Have a safe flight and be sure to tip the pilot.

@MartyFouts Point taken: my analogy was too generous to LLMs.

@MartyFouts @graue @halva @ShadowJonathan

You got the story wrong, exactly like LLM wrong.

They had wing to fly, but needed speed so they added the bicycle.

With LLM we have text generation, when we will have a reasoning IA, we will add LLM to talk to us.

Like the bicycle that can't fly but can produce speed, LLM can't reason but can talk.

@Aedius @graue @halva @ShadowJonathan I didn’t say anything about how the device evolved, only describing its eventual state. So no, I didn’t get the story wrong.

But I see you do understand the underlying point: there are researchers who are taking the bicycle with wings approach, making the assumption that multi-agent methods will work around LLM limitations.

@graue @halva @ShadowJonathan yeah, but there's a lot of people out there saying bicycles can fly. Sometimes you gotta do the science just to have something on paper to smack the idiots with.

@graue @halva @ShadowJonathan

This is in the context of massive companies spending billions hyping bicycles as viable replacements for aircraft.

It's blindingly obvious it's all a lie, but the hype keeps making it onto the front page and people keep investing in it as if it was true. Airlines are talking about replacing their planes with bikes etc etc.

There are serious discussions (by people who should really know better) about how plane makers are no longer needed because bicycles exist. It makes no sense but there's so much money invested that no one wants to be the one to admit it.

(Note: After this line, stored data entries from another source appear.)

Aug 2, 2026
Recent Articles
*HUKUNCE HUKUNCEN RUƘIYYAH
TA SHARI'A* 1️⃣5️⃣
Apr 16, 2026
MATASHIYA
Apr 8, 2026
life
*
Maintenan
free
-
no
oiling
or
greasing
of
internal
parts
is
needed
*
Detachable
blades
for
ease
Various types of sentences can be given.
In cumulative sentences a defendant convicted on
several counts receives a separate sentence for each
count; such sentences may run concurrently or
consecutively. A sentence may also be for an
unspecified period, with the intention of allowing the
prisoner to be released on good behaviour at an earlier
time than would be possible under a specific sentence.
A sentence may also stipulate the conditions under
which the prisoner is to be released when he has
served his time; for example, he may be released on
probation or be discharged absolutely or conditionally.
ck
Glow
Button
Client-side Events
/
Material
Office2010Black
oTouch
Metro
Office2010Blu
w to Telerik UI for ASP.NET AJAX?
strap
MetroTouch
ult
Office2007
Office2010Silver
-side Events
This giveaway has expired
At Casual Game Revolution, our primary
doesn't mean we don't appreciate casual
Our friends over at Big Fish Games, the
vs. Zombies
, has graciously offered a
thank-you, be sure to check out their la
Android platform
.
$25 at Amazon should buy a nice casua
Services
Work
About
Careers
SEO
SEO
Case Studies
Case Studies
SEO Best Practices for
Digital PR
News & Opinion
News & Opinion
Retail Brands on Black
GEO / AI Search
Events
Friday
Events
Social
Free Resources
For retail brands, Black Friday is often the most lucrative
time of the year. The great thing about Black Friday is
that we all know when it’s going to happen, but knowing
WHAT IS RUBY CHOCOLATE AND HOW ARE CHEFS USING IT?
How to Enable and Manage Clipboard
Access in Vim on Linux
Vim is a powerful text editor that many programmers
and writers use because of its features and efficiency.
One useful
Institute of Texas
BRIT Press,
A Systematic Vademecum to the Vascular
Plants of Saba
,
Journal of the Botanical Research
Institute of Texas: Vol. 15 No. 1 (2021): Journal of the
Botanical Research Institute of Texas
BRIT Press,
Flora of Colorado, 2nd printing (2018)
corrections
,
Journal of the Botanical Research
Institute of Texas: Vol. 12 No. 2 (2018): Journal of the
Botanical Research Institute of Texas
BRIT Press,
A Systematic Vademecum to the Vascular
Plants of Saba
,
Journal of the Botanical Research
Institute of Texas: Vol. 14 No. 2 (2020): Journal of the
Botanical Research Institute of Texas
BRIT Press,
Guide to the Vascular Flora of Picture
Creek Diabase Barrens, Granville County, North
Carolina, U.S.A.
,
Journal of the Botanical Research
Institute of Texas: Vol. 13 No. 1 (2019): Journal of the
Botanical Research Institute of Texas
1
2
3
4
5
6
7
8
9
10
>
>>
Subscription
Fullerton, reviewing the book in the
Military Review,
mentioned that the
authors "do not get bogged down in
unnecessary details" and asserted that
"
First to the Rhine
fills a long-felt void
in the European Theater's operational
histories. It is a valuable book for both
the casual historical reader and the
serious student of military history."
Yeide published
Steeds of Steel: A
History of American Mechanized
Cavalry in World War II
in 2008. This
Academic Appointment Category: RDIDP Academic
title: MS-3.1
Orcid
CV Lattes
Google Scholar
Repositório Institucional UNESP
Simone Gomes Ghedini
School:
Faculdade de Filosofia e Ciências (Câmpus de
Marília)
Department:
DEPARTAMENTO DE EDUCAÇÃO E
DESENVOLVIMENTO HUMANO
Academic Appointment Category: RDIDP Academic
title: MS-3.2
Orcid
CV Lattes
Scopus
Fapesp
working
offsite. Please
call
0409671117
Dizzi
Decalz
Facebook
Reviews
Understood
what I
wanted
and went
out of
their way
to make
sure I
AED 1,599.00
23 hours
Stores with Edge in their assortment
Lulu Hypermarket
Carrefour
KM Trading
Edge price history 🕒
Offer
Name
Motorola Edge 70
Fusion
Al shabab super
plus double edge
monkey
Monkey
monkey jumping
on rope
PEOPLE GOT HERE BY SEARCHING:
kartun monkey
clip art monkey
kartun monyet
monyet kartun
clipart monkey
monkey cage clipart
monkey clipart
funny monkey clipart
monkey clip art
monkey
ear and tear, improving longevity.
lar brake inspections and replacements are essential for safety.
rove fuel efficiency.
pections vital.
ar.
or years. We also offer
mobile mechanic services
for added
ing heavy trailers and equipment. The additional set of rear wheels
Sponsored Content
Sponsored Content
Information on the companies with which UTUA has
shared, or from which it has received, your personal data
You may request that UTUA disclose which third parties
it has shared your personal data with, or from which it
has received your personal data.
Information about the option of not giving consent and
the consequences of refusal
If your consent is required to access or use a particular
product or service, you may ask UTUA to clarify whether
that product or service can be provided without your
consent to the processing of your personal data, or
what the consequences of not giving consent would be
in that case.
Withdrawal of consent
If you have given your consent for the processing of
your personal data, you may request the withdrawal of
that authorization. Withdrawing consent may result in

@FediThing @graue @halva exactly this, and research like what Apple just did is basically figure out the lift performance of a bike, see that it doesn't exist, and pointing out for what it is; not a plane

@ShadowJonathan @graue @halva

The question is, what happens when such research conflicts with share price-juicing hype?

Do companies try to damp down the hype for the sake of long term sanity? Or do they go with the hype to get maximum juicing and bury any sceptical voices?